- [TEXT SEGMENT]

========

Sunday, November 27, 2016

My Distributed Systems Seminar's reading list for Spring 2017

Below is the first draft list of papers I plan to discuss in my distributed systems seminar in the Spring semester. If you have some suggestions on some good/recent papers to cover, please let me know in the comments.

Datacenter Operating System

Firmament: Fast, Centralized Cluster Scheduling at Scale (OSDI 16)
Large-scale cluster management at Google with Borg (Eurosys 15)
Apache Hadoop YARN: yet another resource negotiator (SOCC 13)
Slicer: Auto-Sharding for Datacenter Applications (OSDI 16)

Monitoring

Pivot Tracing: Dynamic Causal Monitoring for Distributed Systems (SOSP 15)
Shasta: Interactive Reporting At Scale (SIGMOD 16)
Adaptive Logging: Optimizing Logging and Recovery Costs in Distributed In-memory Databases (SIGMOD 16)

========

- [INFORMATION GIVEN]
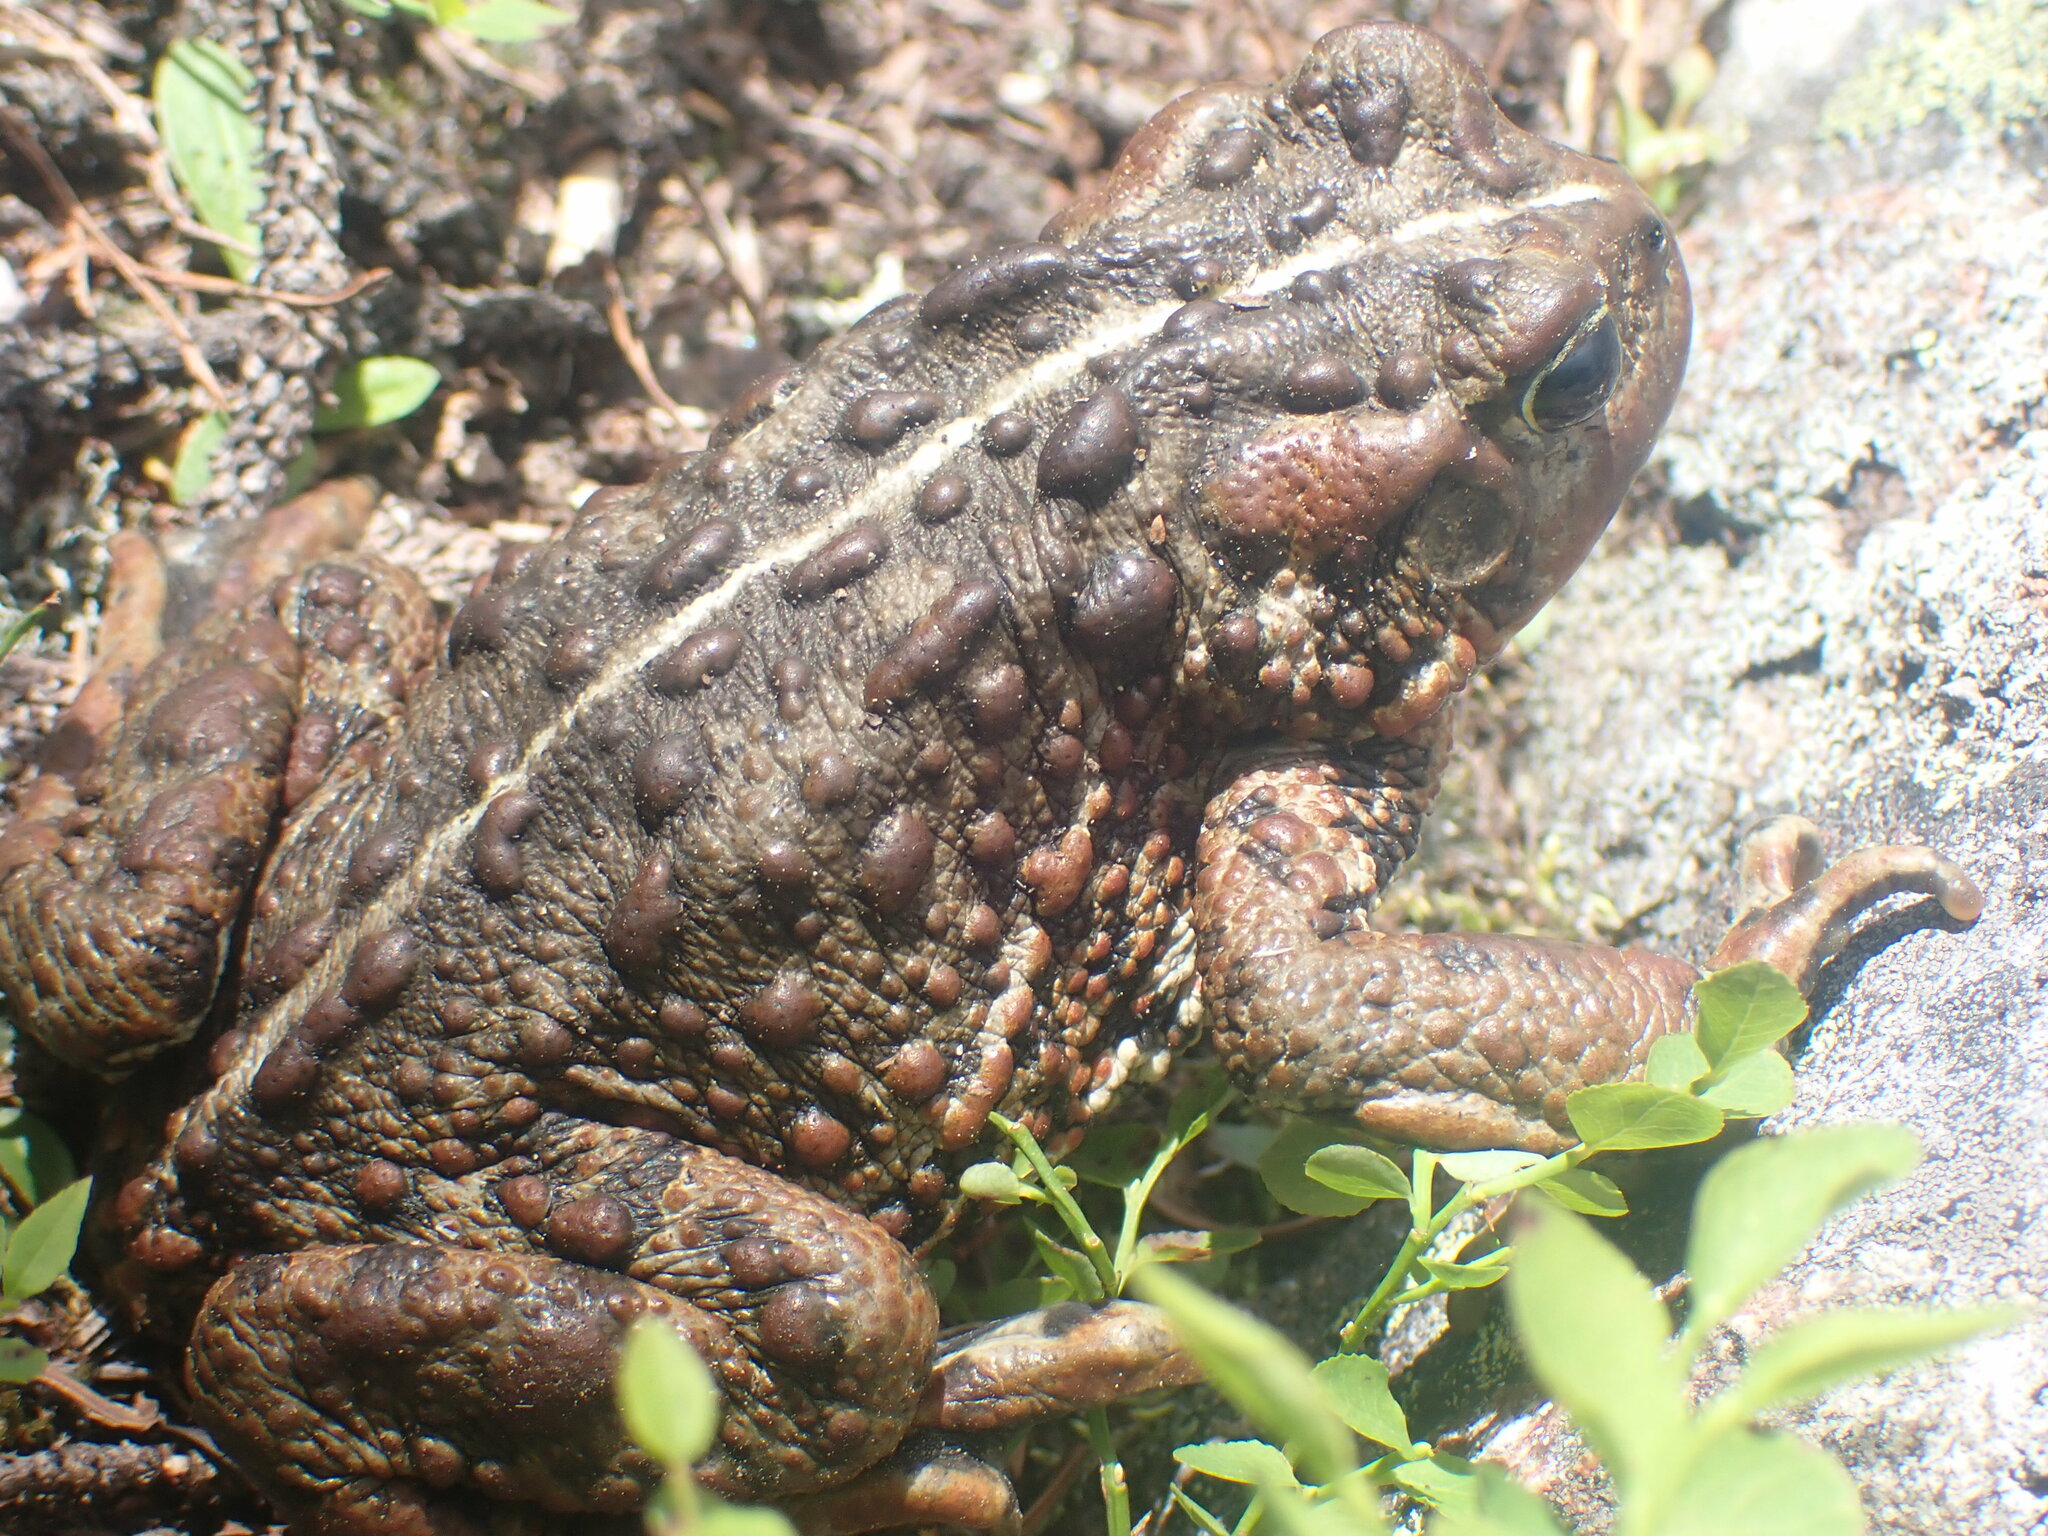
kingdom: Animalia
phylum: Chordata
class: Amphibia
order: Anura
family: Bufonidae
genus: Anaxyrus
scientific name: Anaxyrus boreas
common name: Western toad
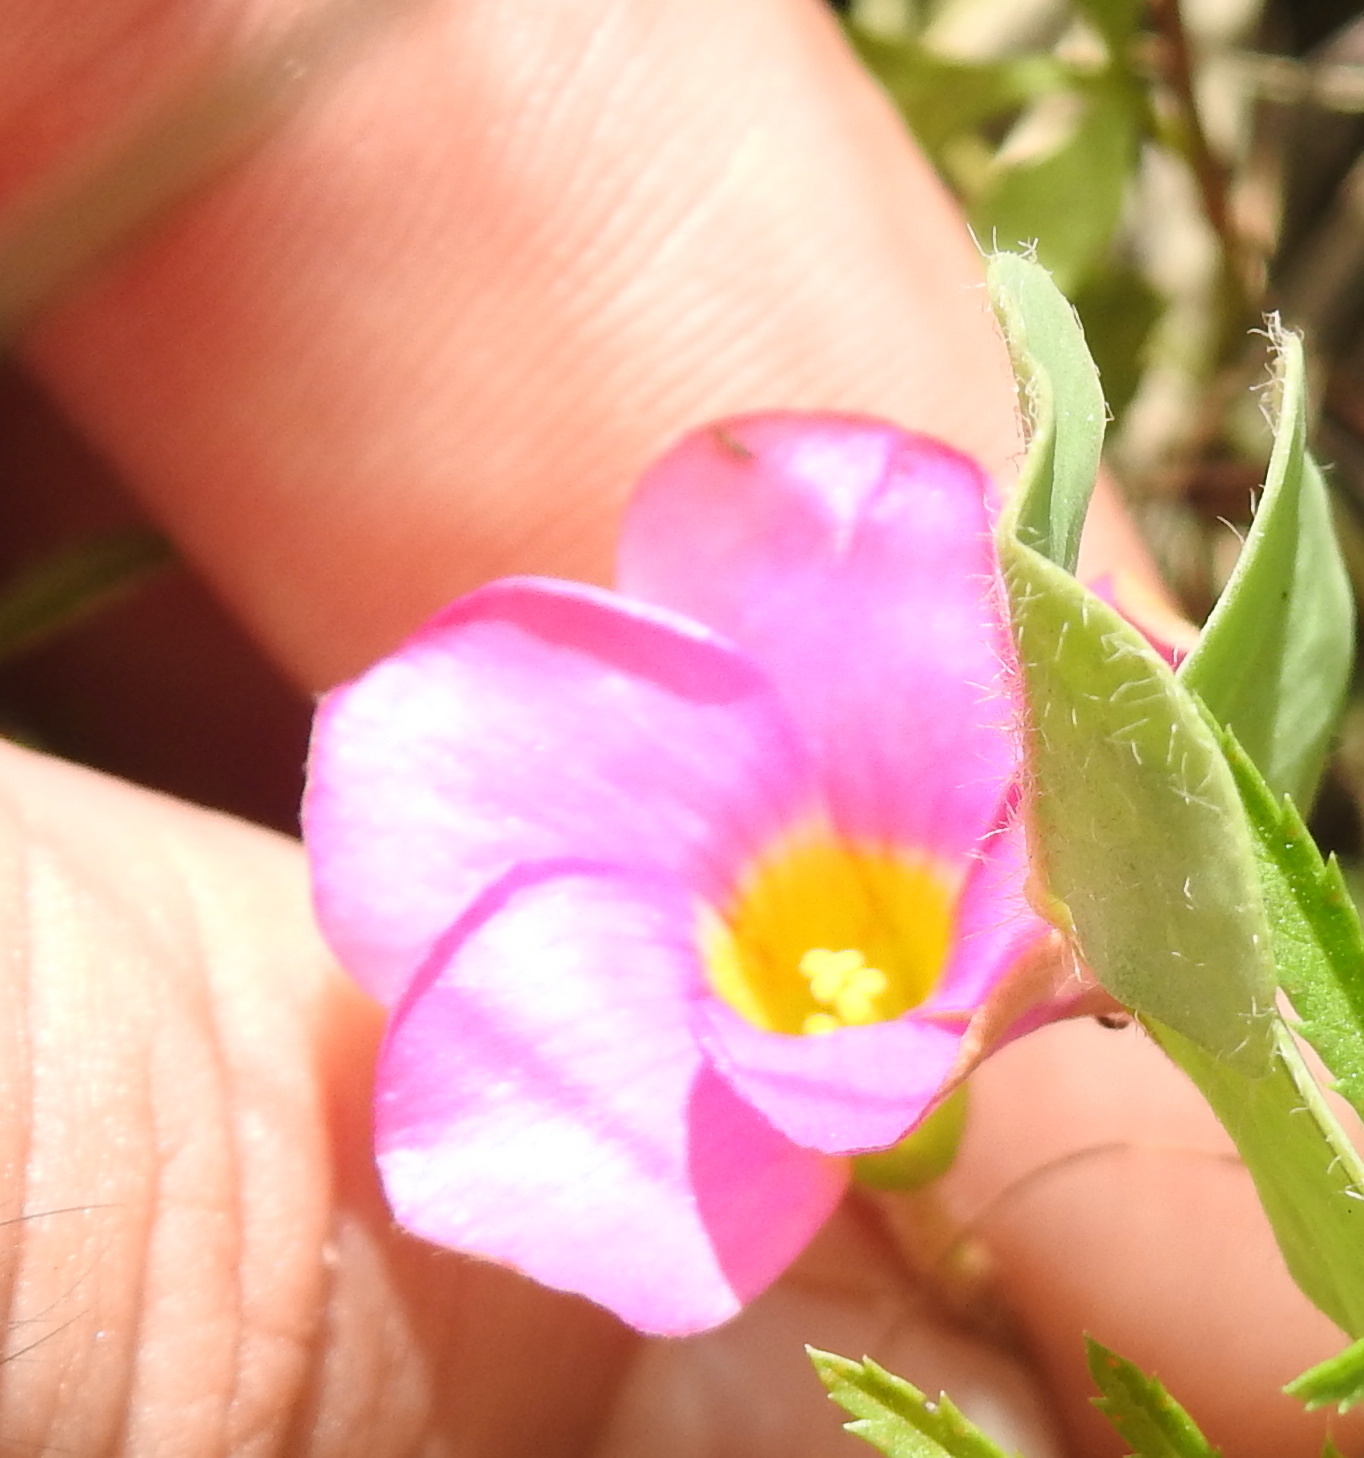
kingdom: Plantae
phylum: Tracheophyta
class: Magnoliopsida
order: Oxalidales
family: Oxalidaceae
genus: Oxalis
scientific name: Oxalis obliquifolia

========

- [LIST OF TASKS]
1/ Return the passage of the seminar reading list from "Sunday, November 27, 2016" to "negotiator (SOCC 13)".
2/ Answer these questions using the seminar reading list:
(a) What venue and year are given for the paper on cluster management at Google with Borg?
(b) Under which heading does the Pivot Tracing paper appear?
(c) In which semester will the seminar take place?
3/ Using the seminar reading list, explain in one to three sentences why the list of papers was posted.

- [THE SOLUTIONS]
1/
Sunday, November 27, 2016

My Distributed Systems Seminar's reading list for Spring 2017

Below is the first draft list of papers I plan to discuss in my distributed systems seminar in the Spring semester. If you have some suggestions on some good/recent papers to cover, please let me know in the comments.

Datacenter Operating System

Firmament: Fast, Centralized Cluster Scheduling at Scale (OSDI 16)
Large-scale cluster management at Google with Borg (Eurosys 15)
Apache Hadoop YARN: yet another resource negotiator (SOCC 13)

2/
(a) Eurosys 15
(b) Monitoring
(c) Spring

3/ The author plans to discuss these papers in a distributed systems seminar in the Spring semester. Because the list is only a first draft, readers are asked to suggest good or recent papers in the comments.